Infectious Diseases Fellowship Program Research
We are committed to providing our fellows with the training and support needed for them to become future leaders in the academic infectious disease community and to stay abreast of rapid advances in medicine and research.
As an Infectious Diseases fellow in our program, you will have access to leading research labs and investigators covering a diverse range of research topics, and support from three potential sources:
- a multidisciplinary, NIH-supported T32 Training Program "Infectious Disease Training in Clinical Research" which draws upon a large number of University of Minnesota faculty members and colleagues at the Minnesota Department of Health;
- the Global Health Fellowship Program which funds 11 months of international research time, which is supported by our program’s involvement in the Northern/Pacific Global Health Research Fellows Training Consortium; and
- VA Clinical Chief Resident Positions designed for VA-based research projects.
Investigations range from basics sciences, utilizing the latest biomedical research techniques, to clinical trials, both locally and internationally, to epidemiological investigations, using the resources of arguably the best Public Health Department in the nation. Active research includes mucosal immunity to HIV, pathogenesis of cardiovascular disease in HIV-infected patients, vaccine development for CMV, investigations in cerebral malaria, cryptococcal meningitis, and HIV-associated immune reconstitution syndrome in East Africa, molecular epidemiology of antibiotic resistance in E. coli, immigrant and refugee health, and agents of bioterrorism, to name a few. If you are a fellow who is committed to rigorous research training and an investigative career, then you will find an excess of opportunities at our program.
Preparing for Your Research Project
While some incoming fellows may have a project in mind or even a project started, we provide protected time (up to two months) during the first year of fellowship to enable the fellow to thoroughly evaluate the available research mentors, select a mentor, and design and initiate the projects that will allow the fellow to ‘hit the ground running’ in year 2. As mentors, faculty members with diverse areas of expertise are available both within the division and in affiliated programs.
Part of the orientation process will also include several lectures/discussions on selecting a mentor, IRB process, research ethics, and other lectures pertaining to the responsible conduct of research.
Academic Research Track
Designed for fellows who have demonstrated an interest and aptitude for research, and who desire a research-focused academic career. Fellows have the option to pursue either basic laboratory, clinical or epidemiological research. Research time occurs in years 2 and 3 of fellowship. The fellow is expected to complete one large research project along with 1-2 smaller research projects. Funding for research is provided by the NIH-sponsored T32 training grant (domestic or international research) or the Global Health Fellowship Training grant (international clinical research). The fellow will select among the many primary ID research mentors available based on the project they wish to initiate. The fellow will be supported by a three-member research committee and oversight of the research progress will be performed by the Scholarship Oversight Committee for the duration of the fellowship. Applicants with J-1 visa status are not eligible for this track based on funding restrictions.

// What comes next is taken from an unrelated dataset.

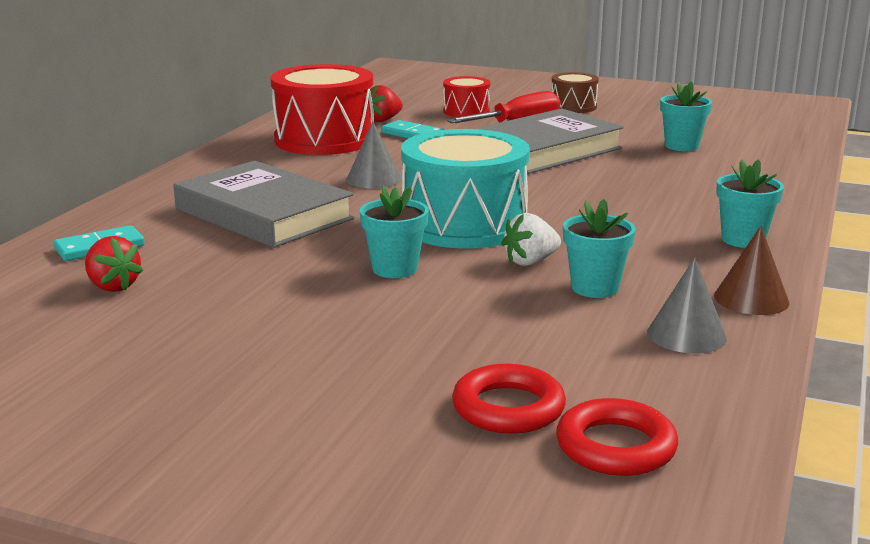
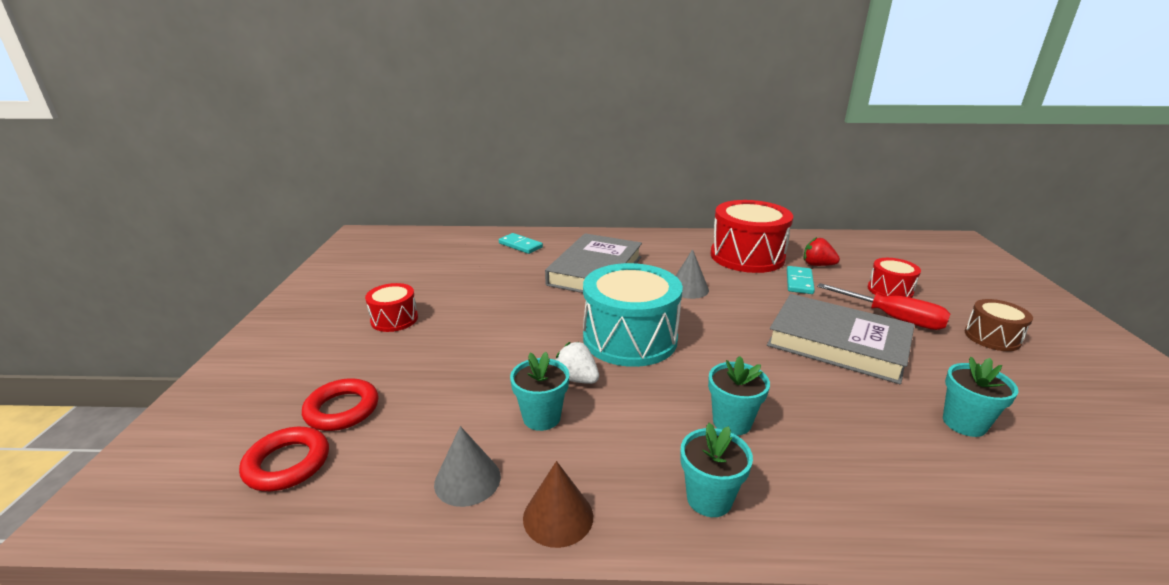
camera: 70 degrees right, 5 degrees up
(113, 286) = (474, 261): red strawberry -> none
(265, 362) = (394, 319): none -> red drum
(395, 269) = (535, 329): turquoise flower pot -> turquoise flower pot (732, 422)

Designed for fellows who seek to become educators, scholars, and/or academically based clinicians. Fellows have the option to pursue observational clinical studies, quality improvement/patient safety projects, infection control projects, or translational studies involving clinical-laboratory correlation. Research time occurs in year 2 of fellowship. The fellow is expected to complete one research project. The project size is limited primarily on the inclusion of only one year of research time. Funding for research is provided by VA Clinical Chief Resident Positions (VA-based research project).The fellow will select among the many primary ID research mentors available based on the project they wish to initiate. The fellow will be supported by a three-member research committee and oversight of the research progress will be performed by the Scholarship Oversight Committee for the duration of the fellowship. The fellow is also encouraged to take additional inpatient and outpatient rotations during the second year to further enhance their clinical skills.
Regardless of their track or research topic, fellows are provided with the opportunity to acquire essential, practical skills in scientific inquiry through formal didactic sessions, research conferences, and supervised individual research.
Fellows are encouraged to present their individual research at the University’s annual Medicine Research Day, the annual meeting of the UMN/Mayo Clinic Infectious Diseases Fellows Forum, and the Infectious Diseases Society of America annual meeting.